See above. Seriously, at least talk to Shelter, I'm pretty sure the weight of one of their solicitors behind me gave Lambeth a good kick up the arse.


----------



## misslouise (Sep 18, 2012)

macncheese said:


> Hi again.
> 
> I seem to be making progress - highest place so far this week is 62nd in queue for one of the properties so may have to wait about 1-2 years which is quite reasonable I guess.
> 
> How are you getting on Enid?


hi i wanted to know how to check the position i came to when the bidding is finished because i rang up and told me you cant do that. but i know you can, i just forgot how to do it.


----------



## vanessa.94 (Aug 5, 2015)

Are you still able to check your position on the bidding system?


----------



## Aquamarine (Aug 15, 2015)

vanessa.94 said:


> Are you still able to check your position on the bidding system?

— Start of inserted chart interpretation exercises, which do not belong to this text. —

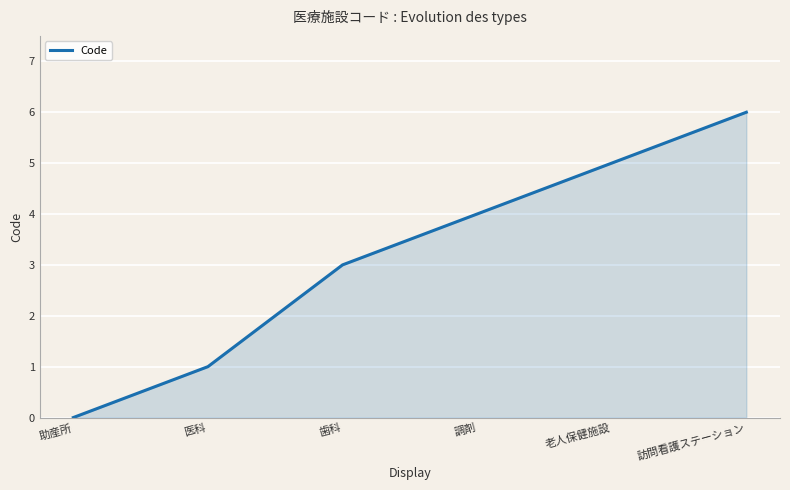

How many lines are shown in the chart?

1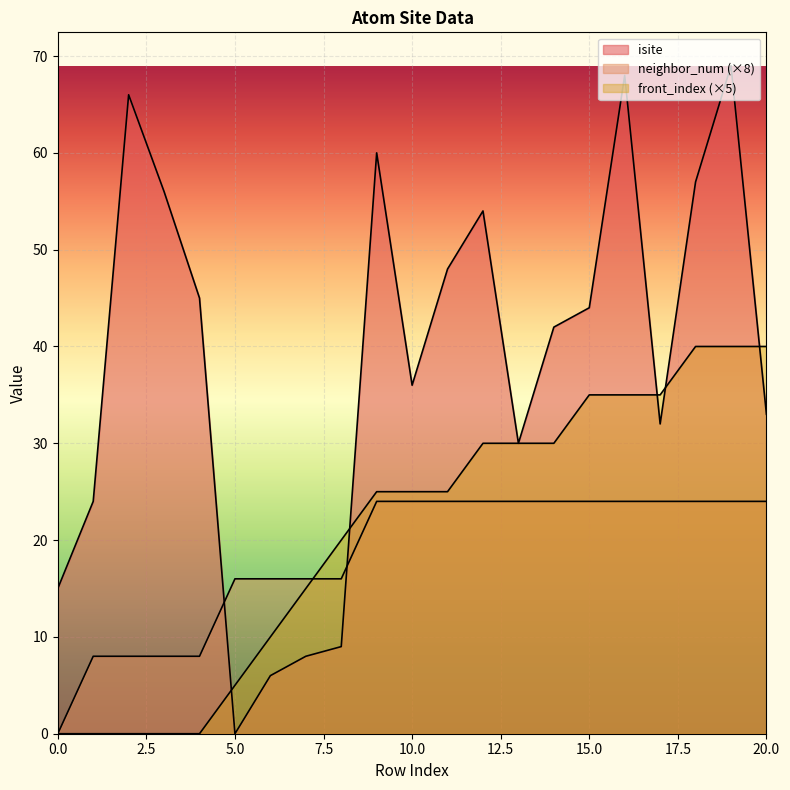

What is the difference between the maximum and second lowest values in the isite series?

63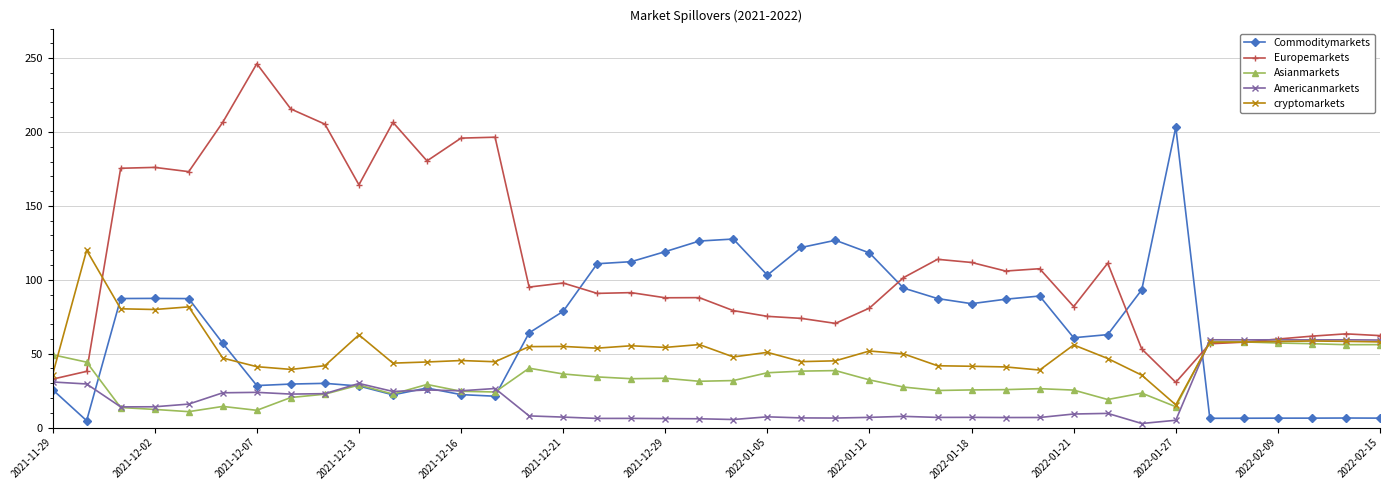

What is the value of the cryptomarkets point at the 24th from the left?

45.2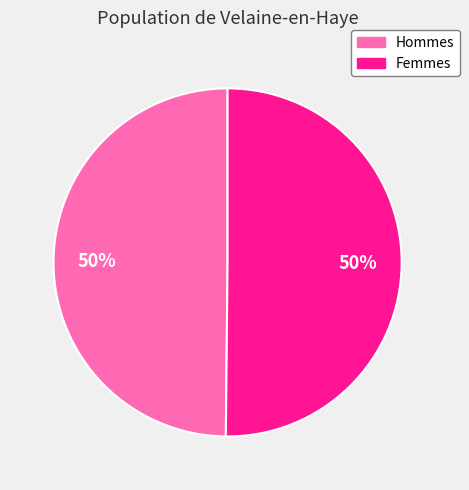

Do Femmes and Hommes together represent more than half of the pie?

Yes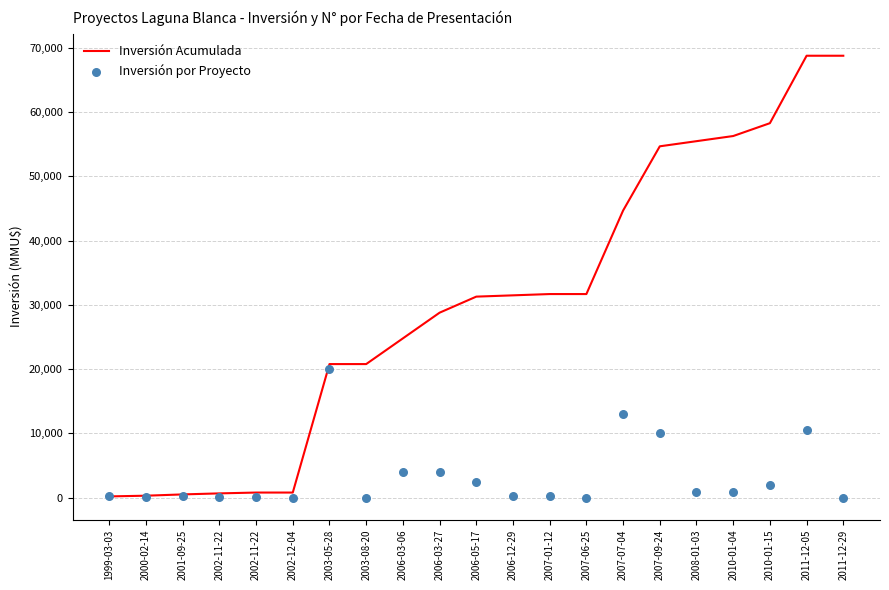

At how many categories does at least one series exceed 31353?

10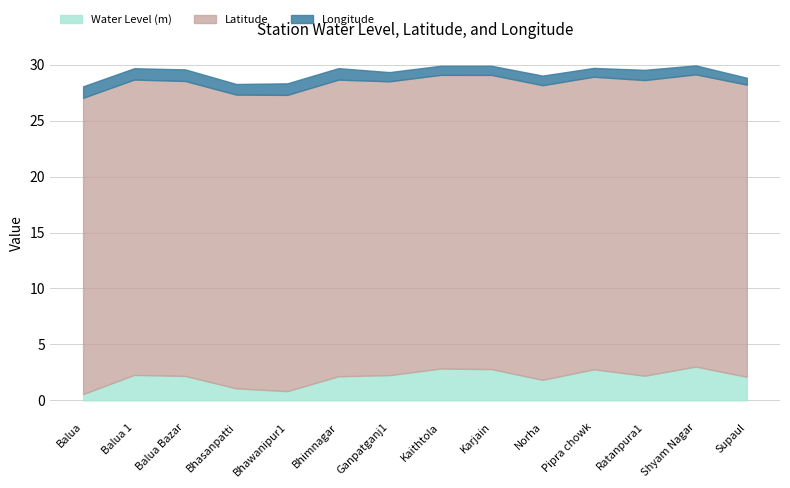

True or false: Longitude and Water Level (m) cross at least once.

False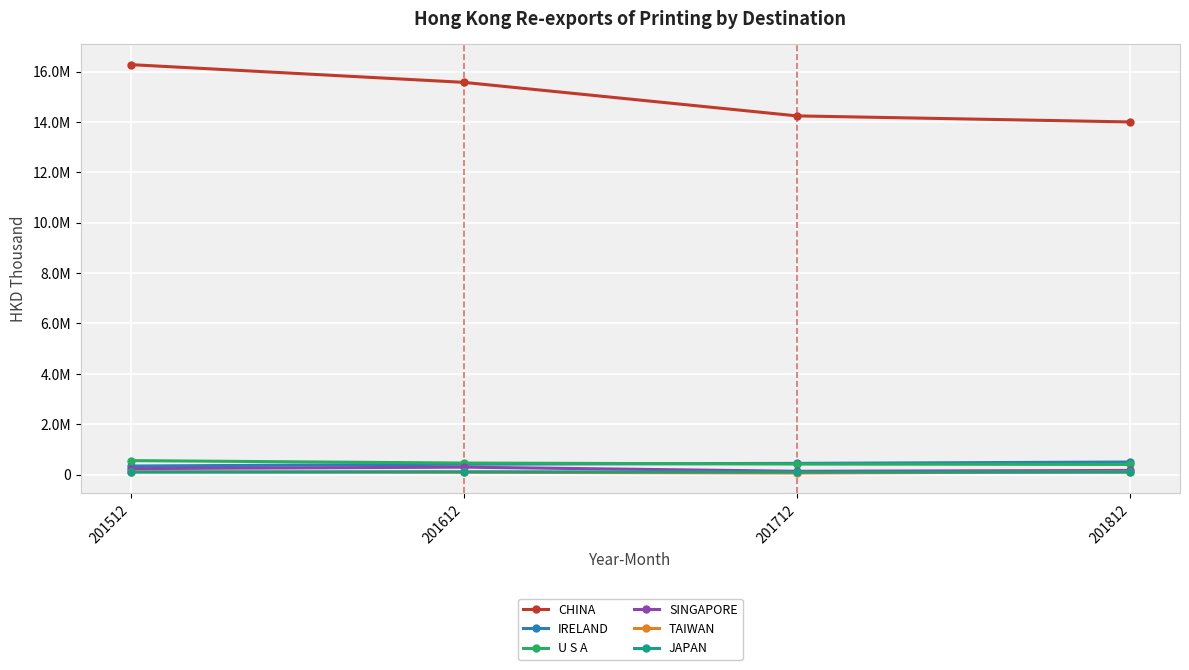

What is the value of the TAIWAN point at the 4th from the left?

109621.8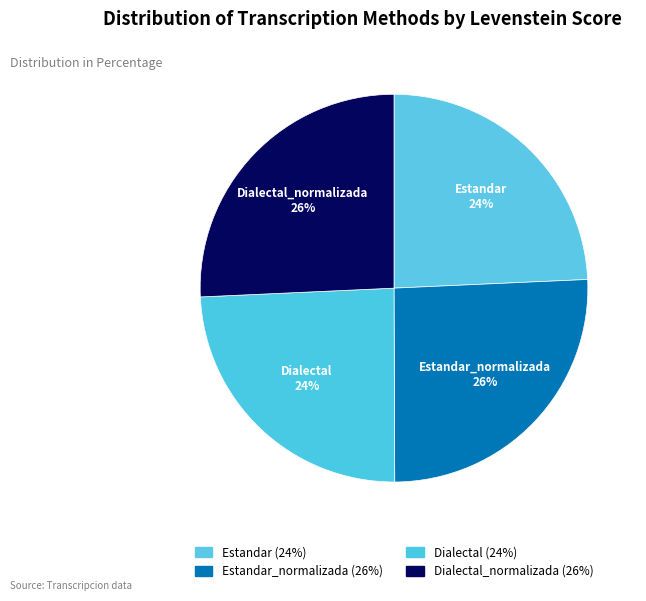

Do Estandar_normalizada and Dialectal_normalizada together represent more than half of the pie?

Yes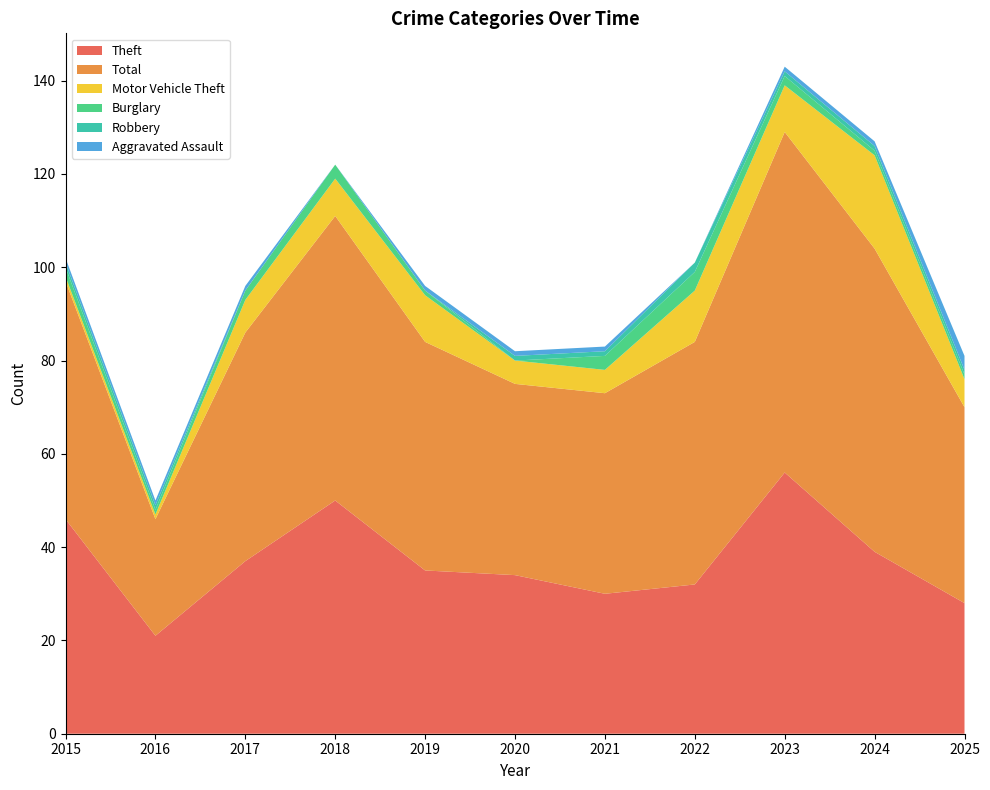

Reading right to left, what are all the values shown in this chart?

Theft: 2025=28	2024=39	2023=56	2022=32	2021=30	2020=34	2019=35	2018=50	2017=37	2016=21	2015=46
Total: 2025=42	2024=65	2023=73	2022=52	2021=43	2020=41	2019=49	2018=61	2017=49	2016=25	2015=51
Motor Vehicle Theft: 2025=6	2024=20	2023=10	2022=11	2021=5	2020=5	2019=10	2018=8	2017=7	2016=1	2015=1
Burglary: 2025=1	2024=1	2023=2	2022=4	2021=3	2020=0	2019=1	2018=3	2017=2	2016=1	2015=2
Robbery: 2025=1	2024=1	2023=1	2022=2	2021=1	2020=1	2019=0	2018=0	2017=0	2016=1	2015=1
Aggravated Assault: 2025=3	2024=1	2023=1	2022=0	2021=1	2020=1	2019=1	2018=0	2017=1	2016=1	2015=1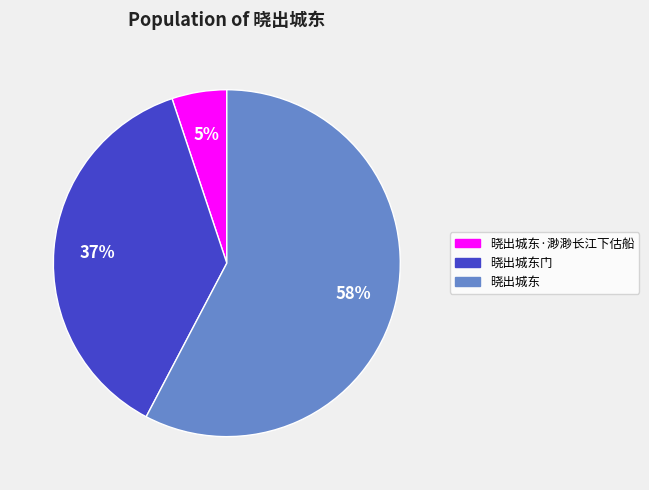

To the nearest percent, what is the difference between the largest and smallest slice percentages?

53%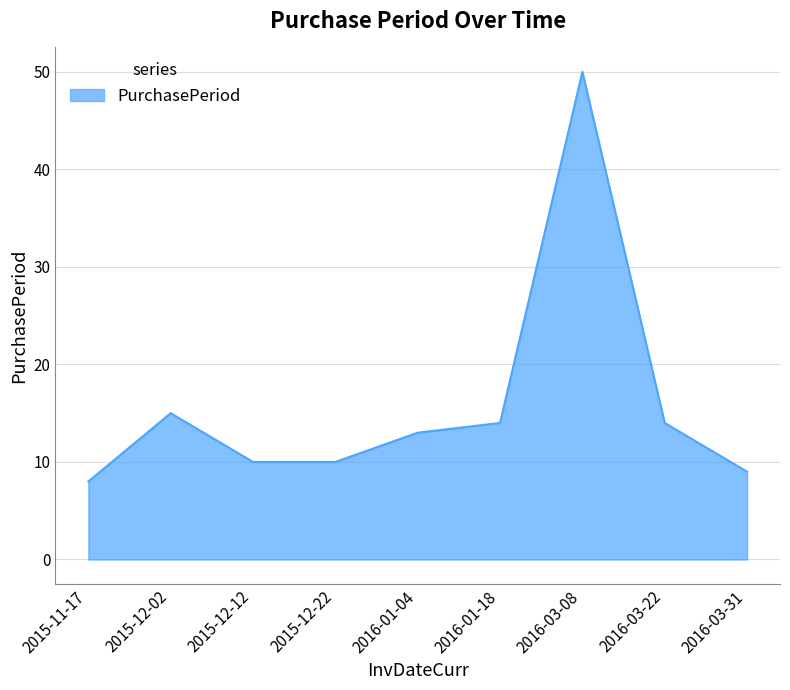

What is the approximate value at 2015-12-02?

15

Do you mean the position of your bid for a particular property or position overall within your band? I did not know it was possible to do either.  I''m wondering if bidding each week increases your chances in any way.


----------



## Steph&ray (Feb 28, 2016)

Hello I am glad I found this site because bid under consideration has been puzzling me too... I wanted to know what does shelter do and what to say to them as I've been on the bidding system for 5 years and recently had to move due to new landlord kicking me out to better the place I was in... I am in band c for over crowding and recently got 6th place when bidding for a property is that good? As I am sure I have heard u have to be in the top 10 to be considered for a view. But wondering if shelter would help me as the new property is quire expensive with gas where it's so cold and the company won't come to adjust the windows and I have a 1 year old!!!! So I am at the end of my tether now with the company and need a 2 bed as my children have so many stuff and this 1 bed is smaller than my previous 1 bed could any one guide me on weather talking to shelter would actually be use full please I would be so greatful as this place is giving my son a cold/bugs every week due to it being cold! Oh and apparently it's my fault its cold as apparently I don't need my heating on tho to me I said I shouldn't need to keep it on 24/7 to stay warm


----------



## Greebo (Feb 28, 2016)

Steph&ray yes, contact Shelter.  They'd be the best people to advise you.  The local Citizen's Advice Bureau ought to be able to help you with more local matters.  The link in my reply will take you to the page you can search for a a specific subject, or to find the nearest branch to you.
Get advice

Good luck with getting a better home for you and your family soon.


----------



## Tora ukw (Feb 28, 2016)

Steph&ray I hope you can get a better place, I wish you all the best, Greebo is that possible create a discussion group on the forum for those who are on the waiting list? I personally never met someone who told me: "ah yes i was shortlisted and i got a place" in the past two years, they seems pretty rare animals like a unicorn lol


----------



## Greebo (Feb 28, 2016)

Tora ukw said:


> Steph&ray I hope you can get a better place, I wish you all the best, Greebo is that possible create a discussion group on the forum for those who are on the waiting list? I personally never met someone who told me: "ah yes i was shortlisted and i got a place" in the past two years, they seems pretty rare animals like a unicorn lol


Why do you need a discussion group when you'd already got this thread, or could start a similar one in the benefits and housing section?   benefits and housing

BTW I'm not one of the moderators, I'm just somebody who knows their way around this place (and is _still_ a newbie according to some).


----------